Tudo o que é gratuito ou quase doado é fantástico … até acabar pagando caro. Por muitos anos a Espanha tem sido considerada bastante justa, como uma espécie de Shangri. Aquele sobre pirataria e falsificações.

11% da população admite que adquiriu conscientemente mercadoria adulterada, de acordo com um estudo do Gabinete de Propriedade Intelectual da União Europeia (EUIPO), quatro pontos acima da média europeia. E um relatório da Coalizão de Criadores chegou à conclusão de que 87% do conteúdo consumido pelos espanhóis em 2015 era ilegal.

Não seria exagero dizer que a indústria do engano e do plágio encontrou em nossa sociedade uma benevolência generalizada e incompreensível. E, em vista das estatísticas, a administração parece ter enfrentado o problema com ineficiência manifesta (e mesmo com uma atitude muito semelhante ao modelo original de indolência).

Ele é ignorado ou esquecido que a picaresca projeto de lei é remédios exorbitantes cortar e colar preparados por exploração máfias plágio (de T-shirts Stephen Curry aos medicamentos ou brinquedos. Nada é alheio ao império dos presentes ou a irresponsabilidade de seu público) ascende a 85.000 milhões de euros em todo o mundo, de acordo com dados da UE e da OCDE.

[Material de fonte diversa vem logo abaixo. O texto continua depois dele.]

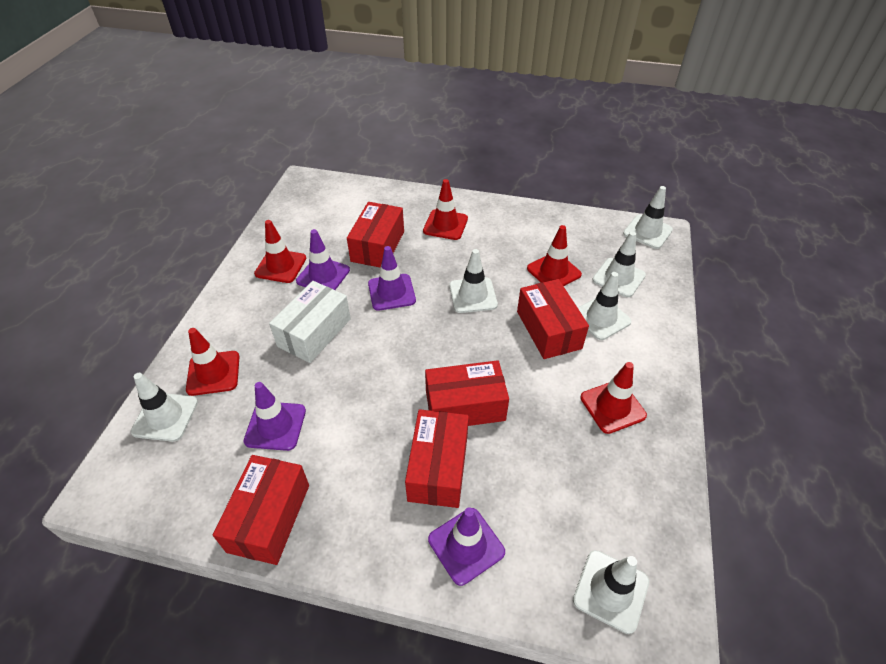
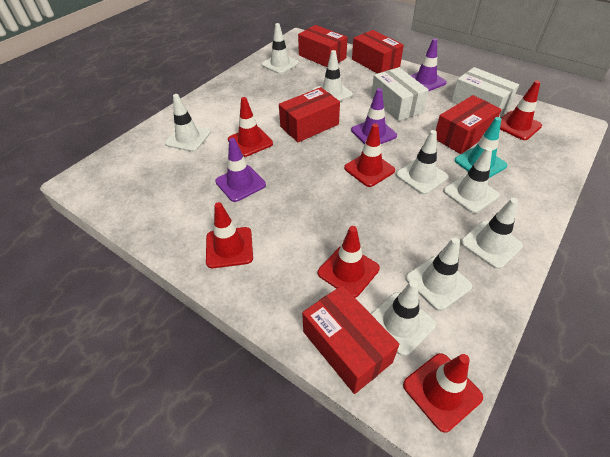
purple traffic cone: 4 -> 3
red traffic cone: 5 -> 6
turquoise traffic cone: 0 -> 1
white box: 1 -> 2
white traffic cone: 6 -> 8

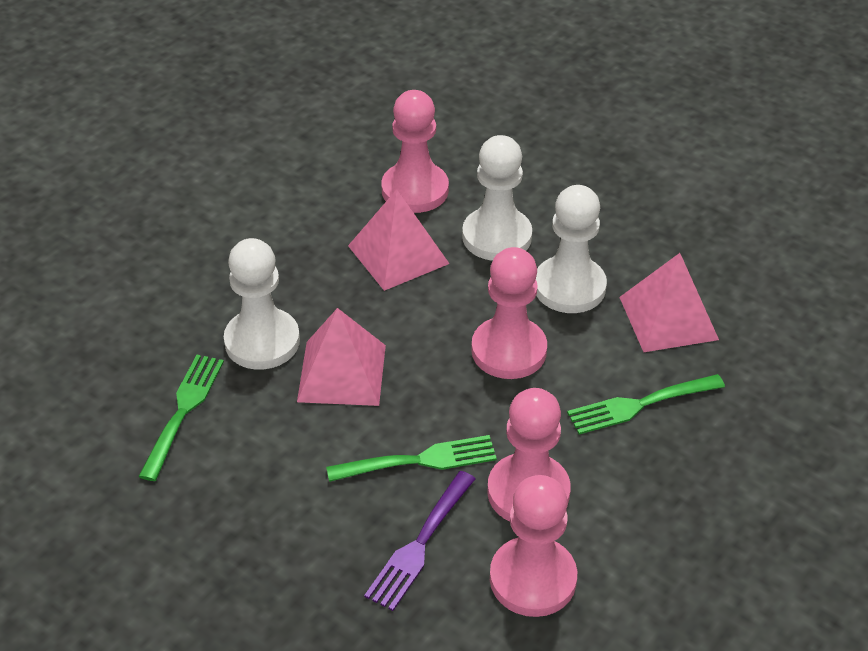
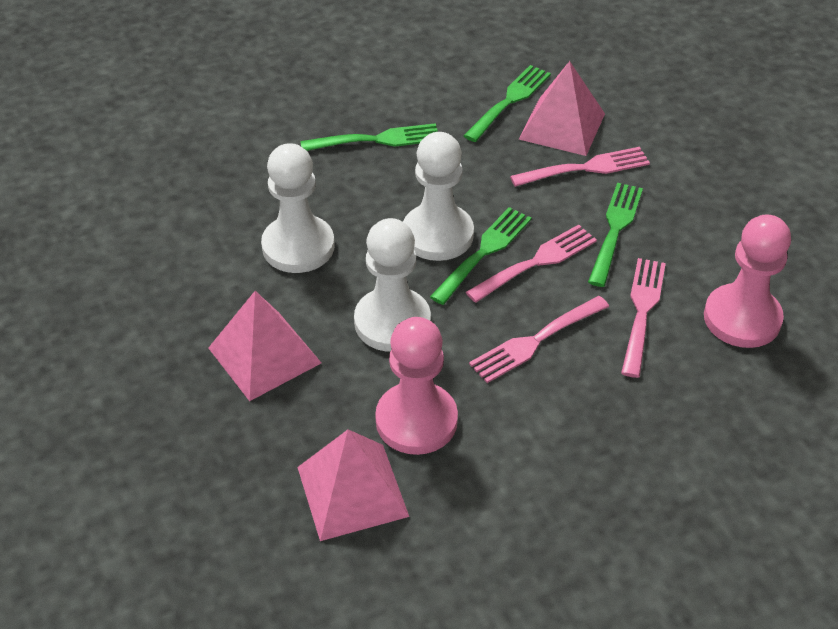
green fork: 3 -> 4
pink fork: 0 -> 4
pink pawn: 4 -> 2
purple fork: 1 -> 0

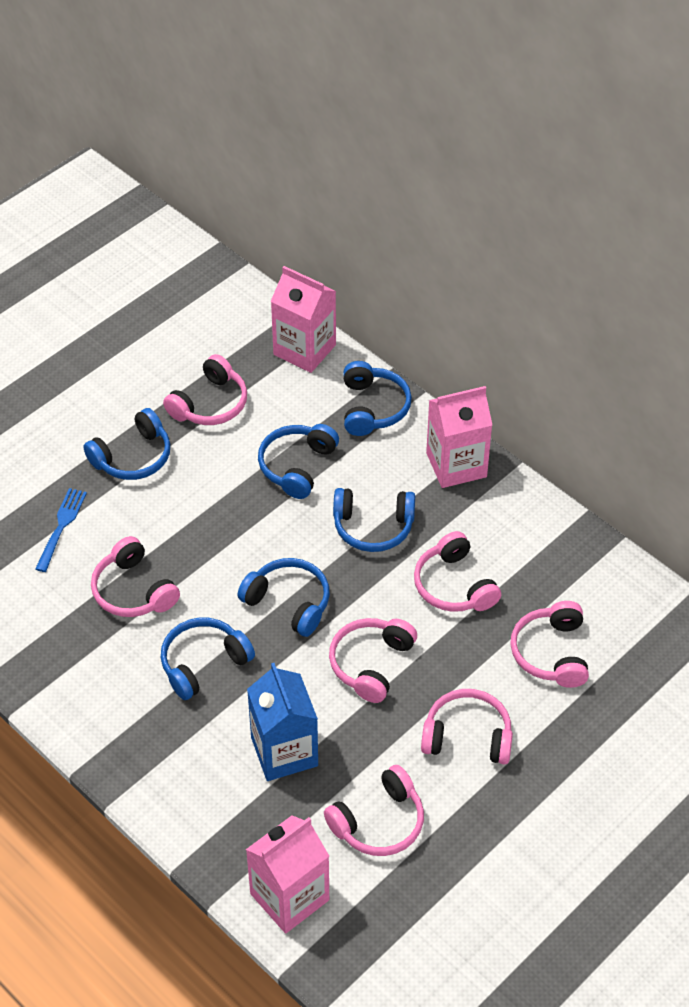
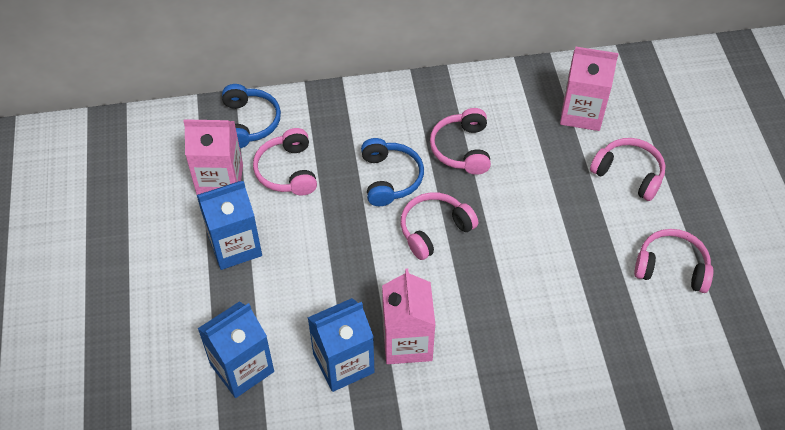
blue carton: 1 -> 3
blue fork: 1 -> 0
blue headphones: 6 -> 2
pink headphones: 7 -> 5

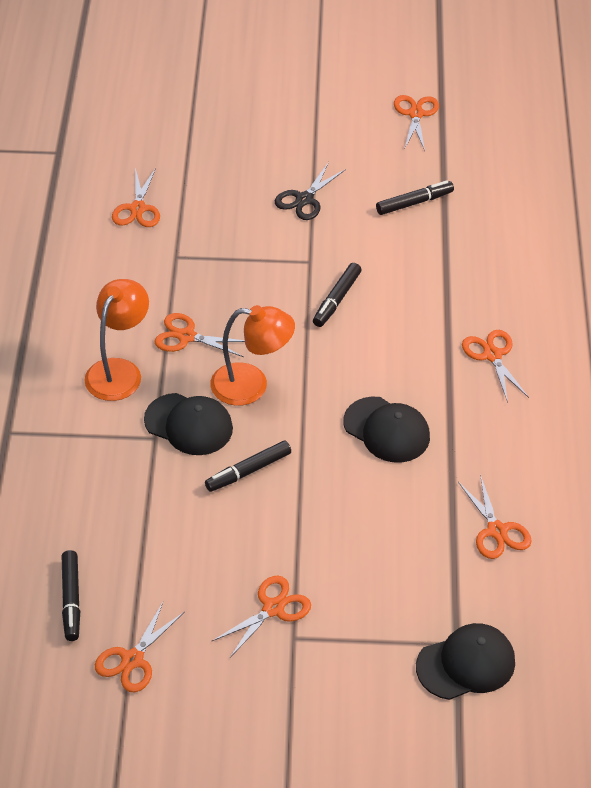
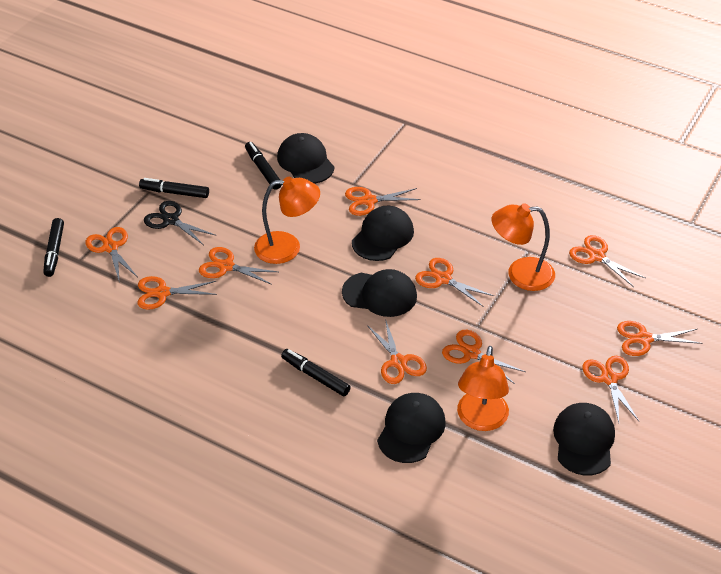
black cap: 3 -> 5
orange lamp: 2 -> 3
orange scissors: 7 -> 10

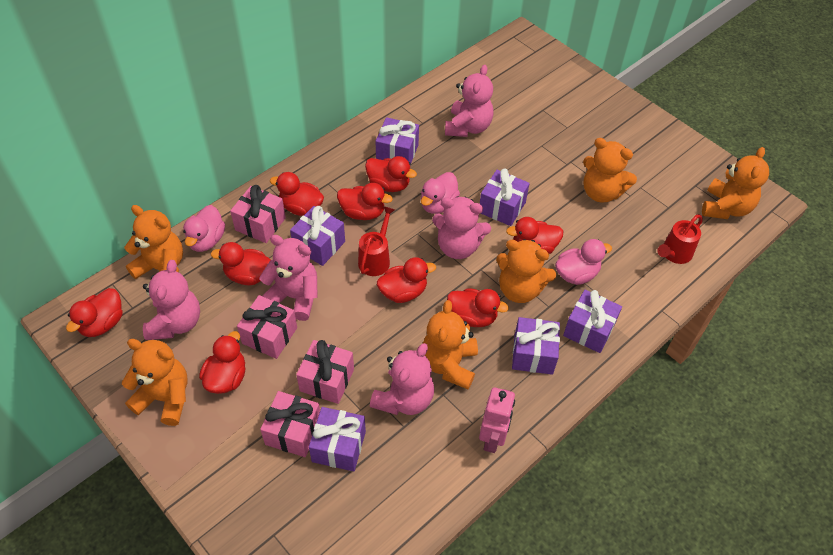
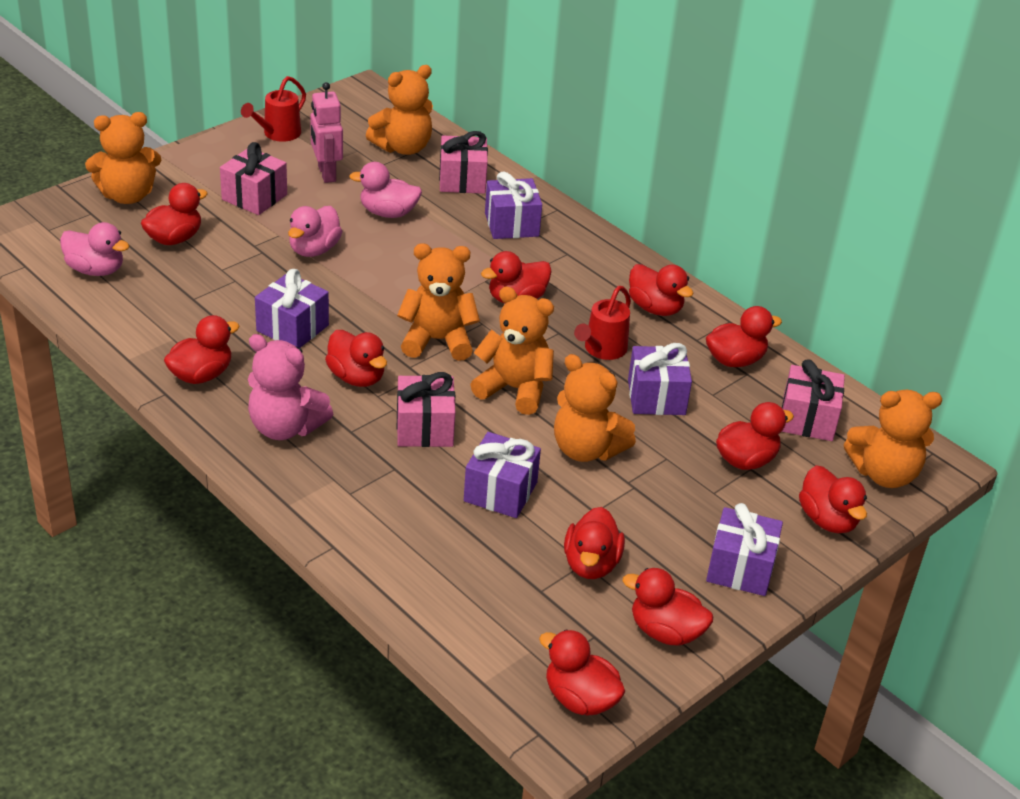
pink teddy bear: 5 -> 1
purple gift: 6 -> 5
red duck: 9 -> 11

Uma lacuna representa 2,5% do comércio mundial e 5% de todas as importações da UE em Espanha. a Associação para a Defesa de Marcas (ANDEMA) estima que esse tráfego pesado em falsificações faz com que ele pare de vender produtos no valor de mais de 7.000 milhões de euros, com a perda de cerca de 100.000 postos de trabalho, diretos e indiretos.